Chemical and physical data
- Formula: C_{11}H_{14}F_{3}NO_{2}
- Molar mass: 249.233 g·mol^{−1}
- 3D model (JSmol): Interactive image;
- Melting point: 260 °C (500 °F) (hydrochloride)
- SMILES FC(F)(C1=C(OC)C=C(CCN)C(OC)=C1)F;
- InChI InChI=1S/C11H14F3NO2/c1-16-9-6-8(11(12,13)14)10(17-2)5-7(9)3-4-15/h5-6H,3-4,15H2,1-2H3; Key:LYXGNMLWYONZID-UHFFFAOYSA-N;

= 2C-TFM =

Psychedelic drug

2C-TFM, also known as 4-trifluoromethyl-2,5-dimethoxyphenethylamine or as 2C-CF_{3}, is a serotonin 5-HT_{2} receptor agonist and psychedelic drug of the phenethylamine and 2C families. It was first synthesized in the laboratory of David E. Nichols. Later, it was tested in humans and its psychedelic effects were confirmed. 2C-TFM is the most potent psychedelic of the 2C psychedelics.

==Use and effects==
A psychedelic dose of 2C-TFM has been reported by Daniel Trachsel and Alexander Shulgin to be 3 to 6 mg orally. Its duration has been reported by Trachsel to be 5 to 7 hours or 6 to 10 hours or more in different publications. It is the most potent member of the 2C family.

==Pharmacology==
===Pharmacodynamics===
The mechanism that produces the hallucinogenic and entheogenic effects of 2C-TFM is most likely to result from action as a 5-HT_{2A} serotonin receptor agonist in the brain, a mechanism of action shared by all of the hallucinogenic tryptamines and phenethylamines. 2C-TFM displaced radiolabelled ketanserin from 5-HT_{2A/C} receptors with a K_{i} of 74.5 nM, as compared to a K_{i} of 80.9 nM for the more well known 5-HT_{2A} agonist DOI, indicating similar binding affinity at the receptor. The high binding affinity conferred by the 4-trifluoromethyl group is demonstrated by the fact that 2C-TFM is one of the only simple phenethylamines to rival the potency of psychedelic amphetamines like DOI and DOB, in both in vitro studies and human trials.

==Chemistry==
2C-TFM is a code that represents 4-trifluoromethyl-2,5-dimethoxyphenethylamine. The full name of the chemical is 2-[2,5-dimethoxy-4-(trifluoromethyl)phenyl]ethanamine.

===Synthesis===
The chemical synthesis of 2C-TFM has been described. In The Shulgin Index Volume 1: Psychedelic Phenethylamines and Related Compounds, the synthesis is written "from 2C-I (with trifluoroacetic anhydride) to 1-(2,5-dimethoxy-4-iodophenyl)-2-(trifluoroacetamido)ethane; (with methyl chlorodifluoroacetate, KF, Cul) to 1-(2,5-dimethoxy-4-trifluoromethylphenyl)-2-(trifluoroacetamido)ethane; (with KOH) to 2C-TFM." The synthesis was published by Nichols and his research team. Since 2C-TFM is usually synthesised from 2C-I and the reaction does not generally consume all of the starting material, samples of 2C-TFM are likely to be contaminated with detectable traces of unreacted 2C-I, which may pose legal issues in jurisdictions where 2C-I is illegal, even though 2C-TFM itself may not be prohibited.
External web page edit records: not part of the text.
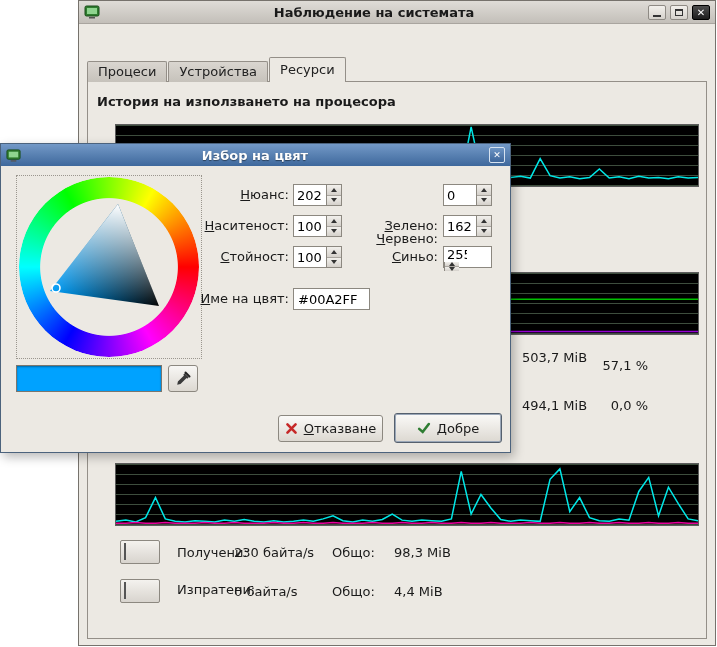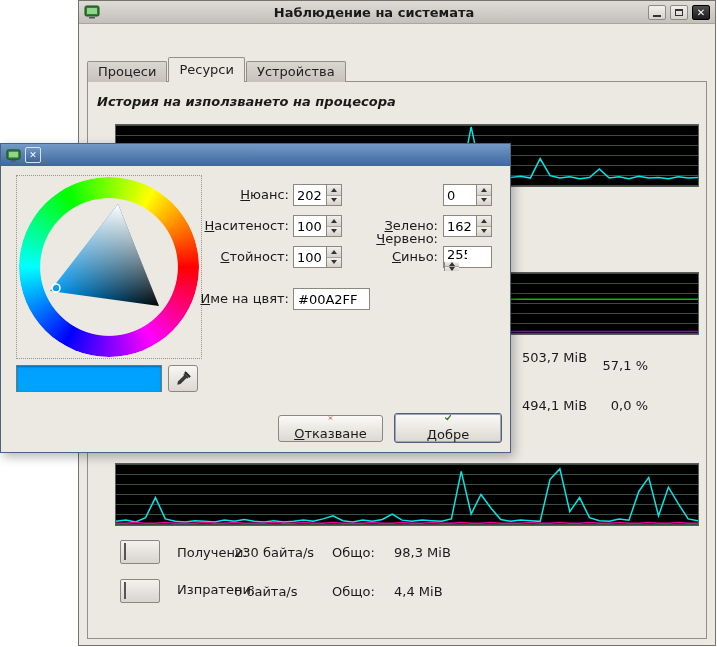--- a/index.html
+++ b/index.html
@@ -32,21 +32,21 @@
   .menu-item::first-letter { text-decoration:underline; }
 
   .tabs { position:absolute; left:8px; top:56px; display:flex; align-items:flex-end; z-index:2; }
   .tab { height:21px; line-height:20px; padding:0 10px; margin-right:1px; color:#222;
          background:linear-gradient(#dad6d0,#c6c2bb); border:1px solid #948f88; border-bottom:none;
          border-radius:2px 2px 0 0; }
   .tab.active { height:25px; line-height:24px; background:#ECE9E3; font-weight:normal; }
 
   .notebook { position:absolute; left:8px; top:80px; width:620px; height:558px; border:1px solid #948f88; background:#ECE9E3; }
 
-  .section-heading { position:absolute; left:9px; top:12px; font-weight:bold; font-size:13px;font-style:italic; }
+  .section-heading { position:absolute; left:9px; top:12px; font-weight:bold; font-size:13px; }
 
   
   .chart { position:absolute; width:584px; height:63px; border:1px solid #5c5c5c; background-color:#000;
            background-image:repeating-linear-gradient(to bottom,#3d4d3d 0,#3d4d3d 1px,transparent 1px,transparent 10px); }
   .chart svg { position:absolute; inset:0; width:100%; height:100%; display:block; }
   .chart.cpu { left:27px; top:42px; }
   .chart.mem { left:27px; top:190px; }
   .chart.net { left:27px; top:381px; }
 
   .abs-text { position:absolute; white-space:nowrap; }
@@ -77,21 +77,21 @@
   .arr-down { width:0; height:0; border-left:3px solid transparent; border-right:3px solid transparent; border-top:4px solid #333; }
 
   .name-input { position:absolute; left:292px; top:144px; width:77px; height:22px; border:1px solid #8c8880;
                 font:13px "DejaVu Sans",sans-serif; padding:0 4px; background:#fff; }
 
   .preview { position:absolute; left:15px; top:221px; width:146px; height:27px; border:1px solid #7a766e; box-shadow:inset 0 1px 2px rgba(0,0,0,.35); }
   .dropper-btn { position:absolute; left:167px; top:221px; width:30px; height:27px; display:flex; align-items:center; justify-content:center;
                  background:linear-gradient(#f8f7f5,#dcd8d1); border:1px solid #8c8880; border-radius:3px; }
 
   .dlg-btn { position:absolute; display:flex; align-items:center; justify-content:center; gap:6px;
-             background:linear-gradient(#fbfaf8,#dcd8d1); border:1px solid #8c8880; border-radius:3px; font-size:13px;flex-direction:column; }
+             background:linear-gradient(#fbfaf8,#dcd8d1); border:1px solid #8c8880; border-radius:3px; font-size:13px; }
   .dlg-btn .btn-text { display:inline-block; }
   .dlg-btn .btn-text::first-letter { text-decoration:underline; }
   .btn-cancel { left:277px; top:271px; width:105px; height:27px; }
   .btn-ok { left:393px; top:269px; width:108px; height:30px; border:1px solid #55606e; box-shadow:0 0 0 1px #9aa7b8 inset; }
 
   .icon16 { width:16px; height:16px; flex:0 0 auto; display:block; }
 </style>
 </head>
 <body>
 
@@ -110,22 +110,22 @@
         </span>
       <span class="win-btn">
           <span class="glyph-max"></span>
         </span>
       <span class="win-btn close-dark">✕</span>
     </div>
 
 
     <div class="tabs">
       <span class="tab">Процеси</span>
+      <span class="tab">Устройства</span>
       <span class="tab active">Ресурси</span>
-      <span class="tab">Устройства</span>
     </div>
 
     <div class="notebook">
       <div class="section-heading">История на използването на процесора</div>
 
       <div class="chart cpu">
         <svg viewBox="0 0 100 100" preserveAspectRatio="none">
             <polyline points="0.00,86.00 1.69,88.00 3.39,84.00 5.08,87.00 6.78,82.00 8.47,85.00 10.17,88.00 11.86,67.00 13.56,84.00 15.25,87.00 16.95,88.00 18.64,85.00 20.34,87.00 22.03,83.00 23.73,86.00 25.42,88.00 27.12,85.00 28.81,87.00 30.51,88.00 32.20,84.00 33.90,86.00 35.59,88.00 37.29,85.00 38.98,82.00 40.68,87.00 42.37,74.00 44.07,85.00 45.76,88.00 47.46,86.00 49.15,87.00 50.85,84.00 52.54,88.00 54.24,85.00 55.93,87.00 57.63,88.00 59.32,86.00 61.02,3.00 62.71,78.00 64.41,85.00 66.10,88.00 67.80,86.00 69.49,84.00 71.19,87.00 72.88,55.00 74.58,83.00 76.27,87.00 77.97,85.00 79.66,88.00 81.36,86.00 83.05,72.00 84.75,87.00 86.44,85.00 88.14,88.00 89.83,84.00 91.53,87.00 93.22,86.00 94.92,88.00 96.61,85.00 98.31,87.00 100.00,86.00" fill="none" stroke="#00E8E8" stroke-width="1.5" vector-effect="non-scaling-stroke"></polyline>
           </svg>
       </div>
@@ -167,20 +167,21 @@
     </div>
   </div>
 
   <div class="window" id="color-dialog">
     <div class="titlebar dlg">
       <svg class="icon16" viewBox="0 0 16 16" style="width:15px;height:15px;">
           <rect x="1" y="2" width="14" height="10" rx="1.5" fill="#2f7d2f" stroke="#1a4d1a"></rect>
           <rect x="3" y="4" width="10" height="6" fill="#8fd48f"></rect>
           <rect x="5" y="13" width="6" height="1.5" fill="#555"></rect>
         </svg>
+      <span class="tb-title">Избор на цвят</span>
       <span class="dlg-close">✕</span>
     </div>
 
     <div class="wheel-frame">
       <div class="wheel">
         <div class="hue-ring"></div>
         <svg class="hsv-tri" viewBox="0 0 180 180">
           <defs>
             <linearGradient id="triHue" gradientUnits="userSpaceOnUse" x1="140" y1="129" x2="31" y2="114">
               <stop offset="0" stop-color="#000000"></stop>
===Analogues and derivatives===
Analogues and derivatives of 2C-TFM include 2C-TFE, 2C-T-TFM (2C-T-36; CYB210010), DOTFM, 4C-TFM, TFMFly (DOTFM-FLY), 25TFM-NBOMe, LPH-5 ((S)-2C-TFM-3PIP), and 2T-2CTFM-3PIP, among others.

==History==
2C-TFM was first described in the scientific literature by David E. Nichols and colleagues in 1994.

==Society and culture==
===Legal status===
====Canada====
As of October 31st, 2016, 2C-TFM is a controlled substance (Schedule III) in Canada.

====United States====
2C-TFM is unscheduled and uncontrolled in the United States, but possession and sales of 2C-TFM could potentially be prosecuted under the Federal Analog Act if intended for human consumption because of its structural similarities to 2C-B and 2C-T-7. However, 2C-TFM, unlike many other phenethylamines, has not been widely sold by internet retailers. In the wake of Operation Web Tryp in July 2004, the issue of possession and sales of 2C-TFM and other similar chemicals will probably be resolved in the courtroom as well the fate of this rare but unique psychedelic. There have been no reported deaths or hospitalizations from 2C-TFM.